En Bourgogne, un abbé désire ardemment connaître le Coran. C’est Pierre le Vénérable, Abbé de l’abbaye de Cluny. Il a l’initiative de faire entreprendre la traduction du Coran en latin et envoie pour ce faire son secrétaire à Tolède.

Tolède est, au XIIe siècle, avec Barcelone, l’un des centres les plus importants de traductions. L’Espagne jouit à l’époque d’une main-d’œuvre de tout premier ordre. Des musulmans arabes ont pénétré dans la péninsule au VIIIe siècle et s’y sont installés.  Les communautés juives, fort au fait des sciences, sont nombreuses. Certains Juifs sont convertis au christianisme. On rencontre aussi des chrétiens, dits “mozarabes”, ayant adopté la langue et la coutume arabes. Tous ces gens, rejoints par des traducteurs venus de l’Europe entière, se côtoient sans problème. C’est parmi eux que l’Archevêque de Tolède trouve aisément les bilingues auxquels sont confiés les travaux de traductions.

Le secrétaire de l’abbé Pierre Le Vénérable rejoint donc Tolède, entre 1141 et 1143, pour confier à un traducteur de Tolède, plus arabisant que latiniste, le travail de traduction du Coran en latin que le secrétaire ne manque pas de contrôler. Ce dernier s’en revient donc à son monastère bourguignon, muni non seulement du Coran mais aussi d’ouvrages de mathématiques, de médecine, de théâtre, etc qui constituent une partie du trésor hellénistique.

Le seul ennui, dans cette affaire, vient de ce que de nombreux textes originaux ont été traduits du grec en arabe, puis de l’arabe en latin; c’est le cas de l’Organon d’Aristote. Si bien que certaines œuvres se présentent sous deux versions, l’une venant directement du grec, l’autre venant du grec via l’arabe. Les deux n’étant pas très concordantes, une troisième version vient parfois les corriger.

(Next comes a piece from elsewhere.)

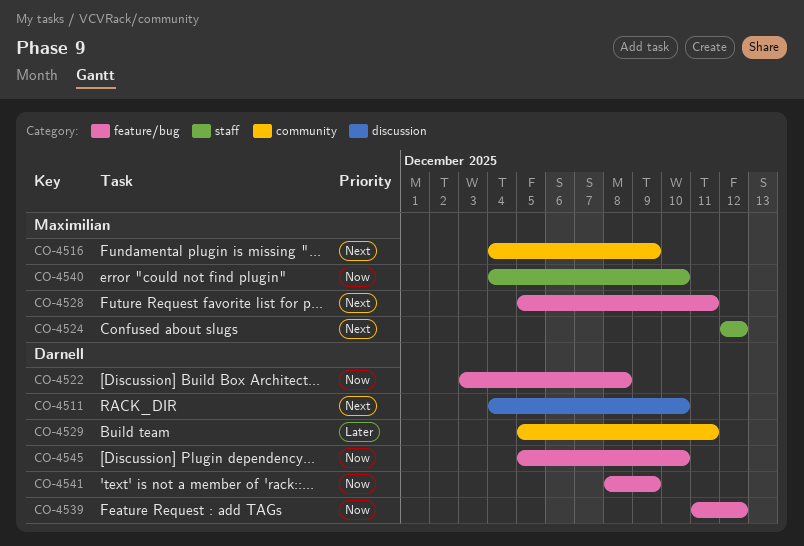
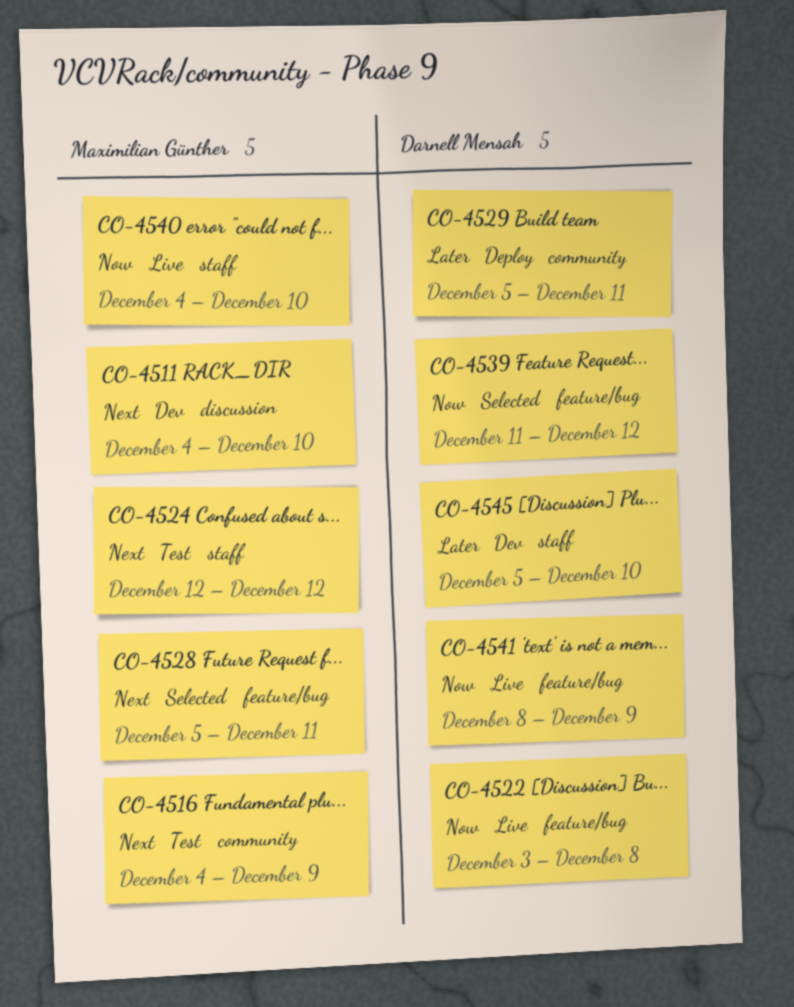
CO-4511, owner: Darnell Mensah -> Maximilian Günther
CO-4545, priority: Now -> Later
CO-4545, label: feature/bug -> staff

On ne traduit pas qu’à Tolède. Palerme se présente comme un important centre de traductions, plus spécialiste des textes grecs, à l’instar de Venise, de Rome, de Pise, où l’on s’intéresse à toutes les œuvres grecques, qu’elles soient profanes ou qu’elles soient religieuses. De tous les auteurs c’est Avicenne, iranien et non pas grec, qui a la vedette. Ce savant qui a professé la médecine et la philosophie tout à la fois, a rédigé non seulement une encyclopédie, mais encore des commentaires sur les œuvres d’Aristote, et consigné les résultats de ses travaux de recherche médicale. À côté des traductions des œuvres d’Avicenne, mort au XIe siècle, un foisonnement d’encyclopédies arabes, de commentaires de toutes sortes, vient enrichir les intellectuels de langue latine parmi lesquels figurent l’abbé de Cluny et quelques uns de ses moines.

Les élucidations philosophiques d’Aristote et d’Avicenne les surprennent par leur audace et leur rigueur. Elles dépassent en ampleur toutes les expériences intellectuelles produites jusque-là. La chrétienté accueille ainsi, en un demi-siècle, une somme de connaissances nouvelles, de traités, sur toutes les sciences qui prennent alors un essor sans précédent. Dès lors on cherche à conjuguer tout ensemble, les sciences, la métaphysique, tout cela qu’on reçoit des “infidèles”, et la révélation proclamée par l’Église et close par le dogme. Il aura fallu pour cela une bonne dose d’obstination et une belle volonté de conciliation.

N’allons pas penser que cette importation de connaissances intellectuelles de mondes étrangers au christianisme a perturbé la raison théologique. Car en restant fidèles au monothéisme qui les anime, les philosophes arabes et juifs partagent avec les chrétiens cette croyance qui rapproche les raisons de leur foi plus qu’elle ne les distancie.